Accelerating Action Recognition by Optimizing Python Video Pipelines

In October of 2022, I was asked to join a project that was using a specialized feature-extraction approach to build action recognition inference models. At the time, the team had a high-priority customer, won over by an early proof-of-concept. Now was the time for a production inference pipeline, but the current system utilized specialized hardware that made it unreasonable to parallelize as multiple processes.

I was brought in to build out a system that could operate on multiple camera streams, each running their content through multiple models, aggregating and publishing their results to an MQTT broker, all in real-time.

I started by developing a GStreamer plugin in Python so I could integrate with the custom feature-extraction hardware and process frames through their inference models. Along the way, I used the profiler py-spy to identify heavy code paths. Based on the results, I rewrote portions of the code to reduce the amount of video data that needed to be copied or transferred, and I replaced slow mathematics in hot-loops with optimized extension modules or with versions that required fewer operations.

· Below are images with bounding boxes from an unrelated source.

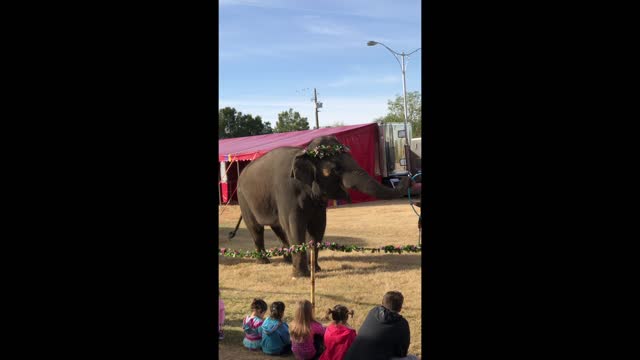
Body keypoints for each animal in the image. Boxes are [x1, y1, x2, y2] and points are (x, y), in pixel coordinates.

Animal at [232, 136, 408, 278]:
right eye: (336, 169)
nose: (406, 177)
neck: (306, 152)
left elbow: (318, 226)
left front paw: (316, 270)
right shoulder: (286, 191)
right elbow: (294, 225)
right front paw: (301, 276)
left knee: (278, 228)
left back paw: (287, 260)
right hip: (243, 199)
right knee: (257, 229)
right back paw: (264, 261)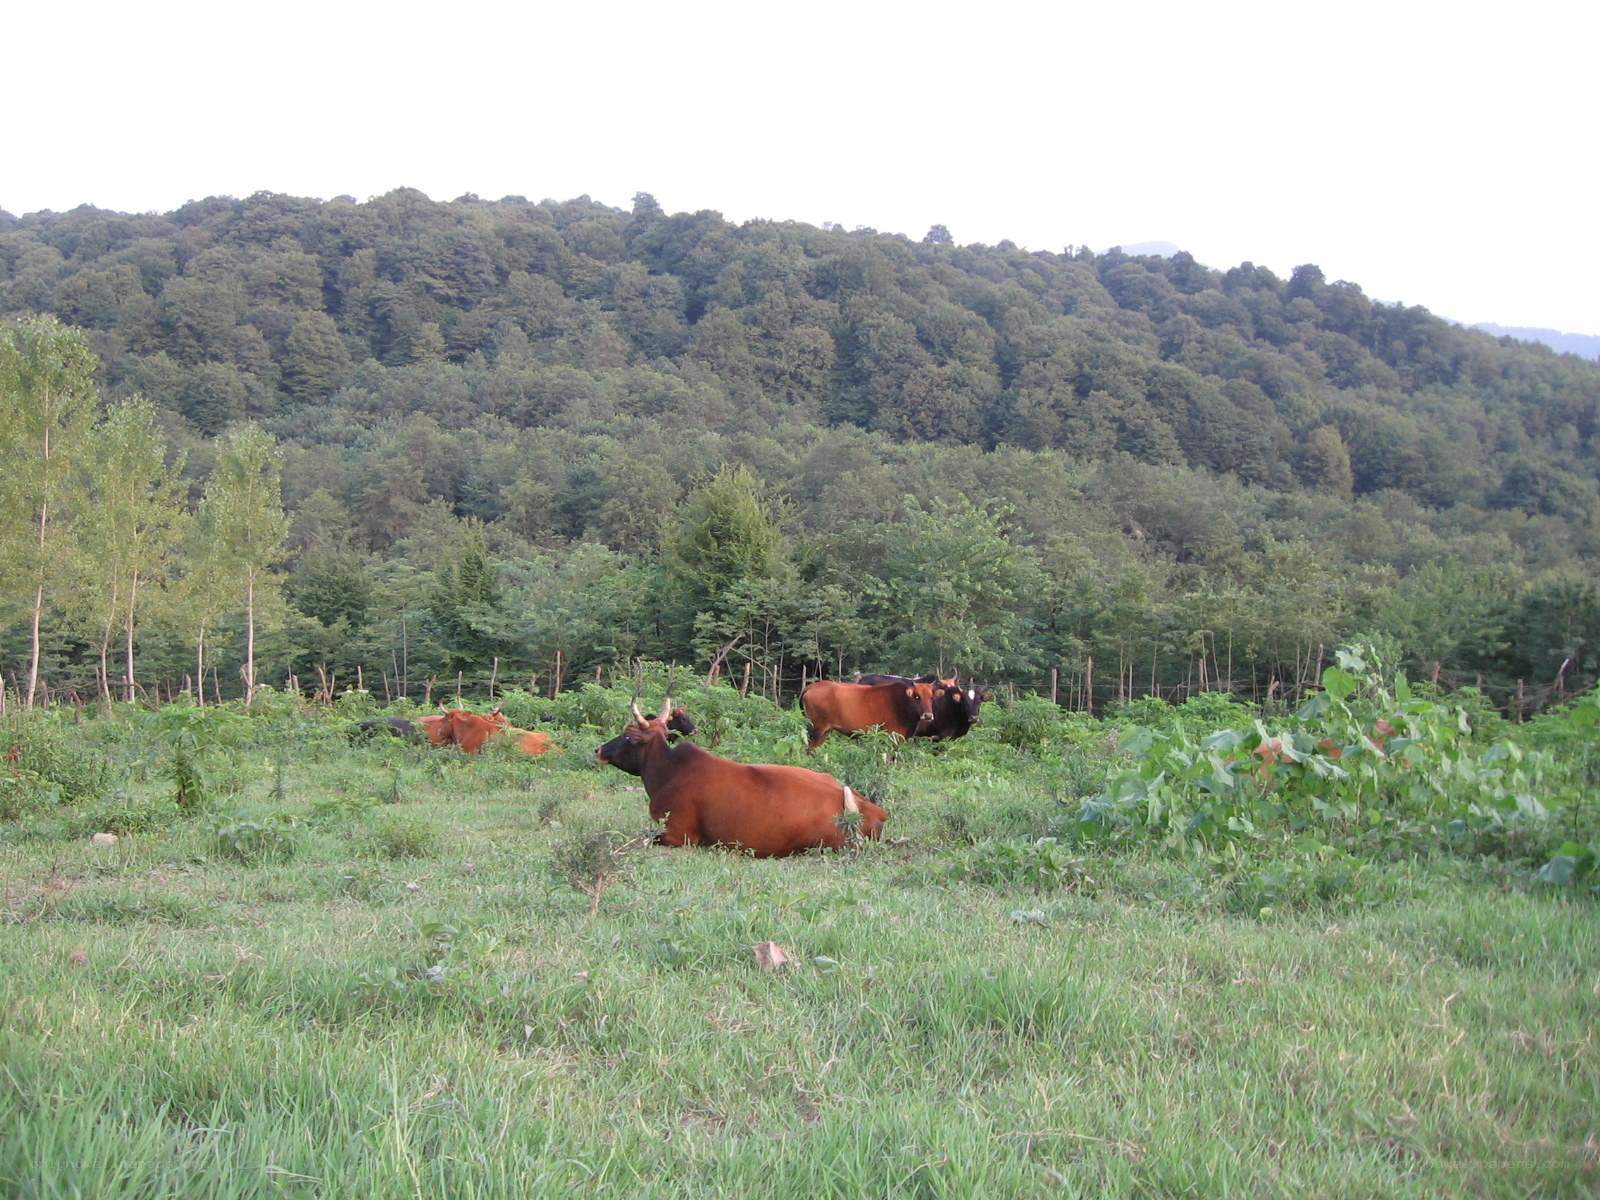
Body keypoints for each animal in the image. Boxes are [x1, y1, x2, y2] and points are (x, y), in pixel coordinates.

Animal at [799, 678, 937, 753]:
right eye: (917, 696)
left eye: (931, 697)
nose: (928, 716)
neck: (902, 703)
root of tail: (810, 687)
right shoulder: (891, 737)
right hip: (817, 729)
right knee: (810, 750)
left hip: (825, 731)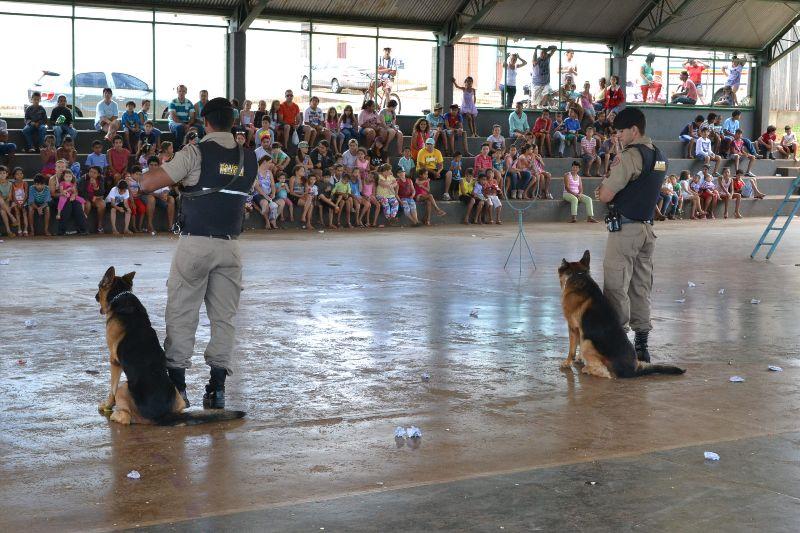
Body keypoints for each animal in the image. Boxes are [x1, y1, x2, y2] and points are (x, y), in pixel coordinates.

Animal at [94, 266, 244, 424]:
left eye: (99, 286)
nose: (95, 296)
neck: (120, 295)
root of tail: (163, 415)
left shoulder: (114, 362)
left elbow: (111, 390)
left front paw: (107, 405)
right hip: (177, 396)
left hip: (124, 386)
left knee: (125, 417)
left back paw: (114, 415)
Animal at [560, 250, 684, 378]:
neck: (579, 275)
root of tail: (634, 370)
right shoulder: (580, 330)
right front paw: (579, 359)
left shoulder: (573, 327)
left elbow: (572, 349)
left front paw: (568, 362)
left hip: (587, 342)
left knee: (605, 373)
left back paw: (588, 369)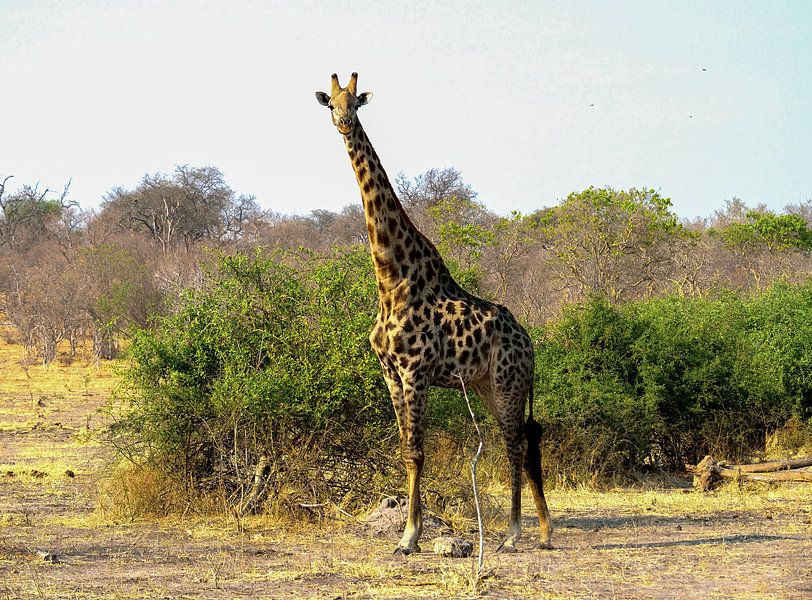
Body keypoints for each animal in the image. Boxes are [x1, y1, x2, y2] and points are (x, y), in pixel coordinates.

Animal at [316, 73, 553, 555]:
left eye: (356, 103)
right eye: (330, 103)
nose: (344, 123)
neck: (391, 278)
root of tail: (529, 341)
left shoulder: (415, 371)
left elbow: (417, 451)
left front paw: (409, 537)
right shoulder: (389, 372)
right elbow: (405, 449)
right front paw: (410, 532)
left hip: (508, 381)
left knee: (515, 443)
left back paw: (513, 534)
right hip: (486, 384)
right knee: (524, 440)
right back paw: (543, 532)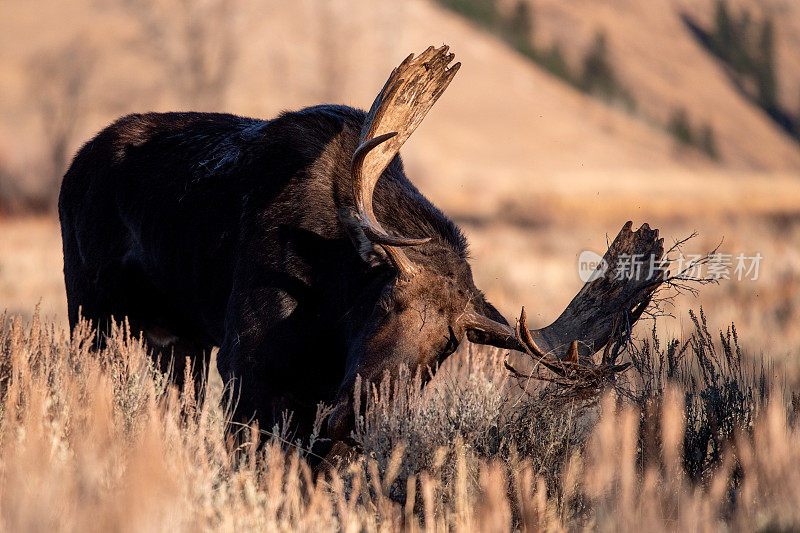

This enabled us to operate on multiple camera streams and easily iterate on different pipeline designs. The changes saw a ten-fold improvement in single-camera framerates and the ability to operate on 15 streams simultaneously, netting a 150-fold total improvement. I was recognized by the project sponsor “for the outstanding job of exploring various options for multi-camera/multi-model solutions, testing & adjusting through structured experiments, and then rapidly delivering a solution against an aggressive schedule. The recent […] approval is a testament to your thoroughness, attention to detail, and quality.”